> **TASK OBJECTIVE**:
Extract every line of the listing below that contains the string "ศาสตร", treating uppercase and lowercase as distinct.

Content starts

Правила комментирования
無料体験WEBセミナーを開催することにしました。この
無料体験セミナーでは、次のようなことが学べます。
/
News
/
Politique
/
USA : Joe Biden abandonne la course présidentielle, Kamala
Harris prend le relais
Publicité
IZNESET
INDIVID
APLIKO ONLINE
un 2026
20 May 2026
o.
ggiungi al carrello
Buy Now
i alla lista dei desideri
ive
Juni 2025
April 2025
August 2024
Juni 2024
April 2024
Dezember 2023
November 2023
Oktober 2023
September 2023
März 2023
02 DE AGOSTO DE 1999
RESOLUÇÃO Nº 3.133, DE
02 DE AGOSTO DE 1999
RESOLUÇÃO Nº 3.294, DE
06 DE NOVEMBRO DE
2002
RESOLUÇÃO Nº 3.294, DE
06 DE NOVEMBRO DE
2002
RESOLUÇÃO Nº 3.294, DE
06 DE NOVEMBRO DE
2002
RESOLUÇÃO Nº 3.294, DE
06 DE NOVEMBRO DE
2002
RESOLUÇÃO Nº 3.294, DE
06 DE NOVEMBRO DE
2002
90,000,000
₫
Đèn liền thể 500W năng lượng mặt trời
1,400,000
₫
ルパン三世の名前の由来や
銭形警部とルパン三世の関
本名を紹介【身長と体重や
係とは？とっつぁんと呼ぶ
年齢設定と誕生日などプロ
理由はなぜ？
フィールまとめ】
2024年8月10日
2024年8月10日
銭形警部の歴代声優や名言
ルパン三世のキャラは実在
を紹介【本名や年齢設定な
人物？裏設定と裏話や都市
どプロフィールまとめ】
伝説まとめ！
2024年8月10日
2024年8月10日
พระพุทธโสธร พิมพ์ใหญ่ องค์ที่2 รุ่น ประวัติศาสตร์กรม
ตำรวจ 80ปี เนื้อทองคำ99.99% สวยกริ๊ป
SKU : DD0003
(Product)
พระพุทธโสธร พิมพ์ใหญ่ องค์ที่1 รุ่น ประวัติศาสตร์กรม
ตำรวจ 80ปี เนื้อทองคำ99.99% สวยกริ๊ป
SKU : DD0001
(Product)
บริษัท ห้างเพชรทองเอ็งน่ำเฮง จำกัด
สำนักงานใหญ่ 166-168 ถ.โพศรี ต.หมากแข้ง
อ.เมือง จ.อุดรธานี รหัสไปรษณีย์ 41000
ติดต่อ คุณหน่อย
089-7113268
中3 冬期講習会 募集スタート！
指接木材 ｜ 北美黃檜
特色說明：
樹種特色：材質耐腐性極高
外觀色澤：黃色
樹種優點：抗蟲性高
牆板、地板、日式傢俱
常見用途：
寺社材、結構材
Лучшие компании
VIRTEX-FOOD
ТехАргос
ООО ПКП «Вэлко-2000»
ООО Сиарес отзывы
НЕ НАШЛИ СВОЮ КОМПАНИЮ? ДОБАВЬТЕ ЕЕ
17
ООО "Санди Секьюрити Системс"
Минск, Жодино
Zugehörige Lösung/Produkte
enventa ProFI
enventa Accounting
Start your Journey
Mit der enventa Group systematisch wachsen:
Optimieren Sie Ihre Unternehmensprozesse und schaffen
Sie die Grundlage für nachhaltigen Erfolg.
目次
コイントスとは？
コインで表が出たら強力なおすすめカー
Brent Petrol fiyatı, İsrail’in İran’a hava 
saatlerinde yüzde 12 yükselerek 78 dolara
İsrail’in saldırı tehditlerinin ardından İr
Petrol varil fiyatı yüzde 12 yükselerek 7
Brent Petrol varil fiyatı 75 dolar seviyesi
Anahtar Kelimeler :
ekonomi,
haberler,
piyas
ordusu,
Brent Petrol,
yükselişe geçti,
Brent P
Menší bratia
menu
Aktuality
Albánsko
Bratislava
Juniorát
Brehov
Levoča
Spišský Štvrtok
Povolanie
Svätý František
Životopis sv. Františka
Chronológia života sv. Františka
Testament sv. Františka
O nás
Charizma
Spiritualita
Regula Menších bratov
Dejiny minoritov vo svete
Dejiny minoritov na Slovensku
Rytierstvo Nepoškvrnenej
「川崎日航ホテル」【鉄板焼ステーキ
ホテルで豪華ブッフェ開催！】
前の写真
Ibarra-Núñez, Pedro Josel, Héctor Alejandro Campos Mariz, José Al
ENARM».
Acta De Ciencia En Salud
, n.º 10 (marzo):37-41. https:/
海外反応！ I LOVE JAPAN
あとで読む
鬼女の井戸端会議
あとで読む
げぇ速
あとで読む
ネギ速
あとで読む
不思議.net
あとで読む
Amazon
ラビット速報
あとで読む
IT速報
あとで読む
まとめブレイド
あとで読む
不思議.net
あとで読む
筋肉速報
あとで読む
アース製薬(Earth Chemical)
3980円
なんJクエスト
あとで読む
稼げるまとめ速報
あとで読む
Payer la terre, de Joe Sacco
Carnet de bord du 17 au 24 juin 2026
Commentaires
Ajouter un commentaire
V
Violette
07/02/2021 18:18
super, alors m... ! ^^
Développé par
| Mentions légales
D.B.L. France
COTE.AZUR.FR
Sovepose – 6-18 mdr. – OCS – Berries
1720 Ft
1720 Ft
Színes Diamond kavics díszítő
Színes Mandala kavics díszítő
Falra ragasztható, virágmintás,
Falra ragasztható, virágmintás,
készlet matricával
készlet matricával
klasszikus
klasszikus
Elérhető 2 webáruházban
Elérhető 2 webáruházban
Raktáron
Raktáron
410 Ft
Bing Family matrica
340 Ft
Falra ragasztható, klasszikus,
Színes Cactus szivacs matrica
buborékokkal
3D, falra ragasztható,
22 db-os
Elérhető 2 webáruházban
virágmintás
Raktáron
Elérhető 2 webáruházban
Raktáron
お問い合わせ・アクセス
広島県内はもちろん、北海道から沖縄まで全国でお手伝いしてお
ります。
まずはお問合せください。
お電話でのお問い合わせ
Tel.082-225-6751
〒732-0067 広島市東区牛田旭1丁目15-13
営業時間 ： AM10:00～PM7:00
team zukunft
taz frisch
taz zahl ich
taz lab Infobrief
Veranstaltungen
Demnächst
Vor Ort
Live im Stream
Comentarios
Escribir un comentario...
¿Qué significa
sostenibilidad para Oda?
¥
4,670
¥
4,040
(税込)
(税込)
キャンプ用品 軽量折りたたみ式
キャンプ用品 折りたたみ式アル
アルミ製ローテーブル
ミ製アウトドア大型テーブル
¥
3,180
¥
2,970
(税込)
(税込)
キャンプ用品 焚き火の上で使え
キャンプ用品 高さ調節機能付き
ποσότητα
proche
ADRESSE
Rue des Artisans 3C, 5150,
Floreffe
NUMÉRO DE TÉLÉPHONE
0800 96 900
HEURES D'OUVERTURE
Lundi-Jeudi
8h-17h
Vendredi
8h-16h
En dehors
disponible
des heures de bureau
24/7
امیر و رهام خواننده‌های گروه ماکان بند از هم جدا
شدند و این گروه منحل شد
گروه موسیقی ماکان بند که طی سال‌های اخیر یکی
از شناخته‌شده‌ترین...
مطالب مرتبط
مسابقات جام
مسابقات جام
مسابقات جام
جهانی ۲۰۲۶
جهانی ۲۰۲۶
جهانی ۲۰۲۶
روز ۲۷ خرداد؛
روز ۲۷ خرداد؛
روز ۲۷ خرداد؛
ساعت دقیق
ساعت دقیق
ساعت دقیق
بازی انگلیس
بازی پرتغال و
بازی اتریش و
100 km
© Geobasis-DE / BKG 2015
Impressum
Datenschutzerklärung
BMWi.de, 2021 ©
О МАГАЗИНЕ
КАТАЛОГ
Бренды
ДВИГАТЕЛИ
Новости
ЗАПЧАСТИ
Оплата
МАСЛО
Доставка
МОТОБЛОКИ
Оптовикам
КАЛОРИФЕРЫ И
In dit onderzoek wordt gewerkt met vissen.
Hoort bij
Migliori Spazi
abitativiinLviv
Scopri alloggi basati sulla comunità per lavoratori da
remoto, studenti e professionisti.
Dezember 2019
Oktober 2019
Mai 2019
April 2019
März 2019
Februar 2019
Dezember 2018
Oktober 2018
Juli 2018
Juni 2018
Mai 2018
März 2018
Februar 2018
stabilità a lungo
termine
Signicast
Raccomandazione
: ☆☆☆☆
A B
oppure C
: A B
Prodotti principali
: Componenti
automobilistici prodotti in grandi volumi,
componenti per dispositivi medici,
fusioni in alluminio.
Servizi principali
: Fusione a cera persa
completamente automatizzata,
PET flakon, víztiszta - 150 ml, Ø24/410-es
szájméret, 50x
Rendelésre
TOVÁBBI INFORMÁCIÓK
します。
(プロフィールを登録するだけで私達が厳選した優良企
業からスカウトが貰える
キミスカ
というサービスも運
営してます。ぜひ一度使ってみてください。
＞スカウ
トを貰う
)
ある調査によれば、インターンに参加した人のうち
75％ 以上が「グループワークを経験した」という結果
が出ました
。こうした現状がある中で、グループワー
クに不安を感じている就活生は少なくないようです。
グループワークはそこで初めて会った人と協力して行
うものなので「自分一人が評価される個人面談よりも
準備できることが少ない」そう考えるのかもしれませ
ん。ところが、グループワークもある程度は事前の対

Content ends

> **EXERCISE ANSWER**:
พระพุทธโสธร พิมพ์ใหญ่ องค์ที่2 รุ่น ประวัติศาสตร์กรม
พระพุทธโสธร พิมพ์ใหญ่ องค์ที่1 รุ่น ประวัติศาสตร์กรม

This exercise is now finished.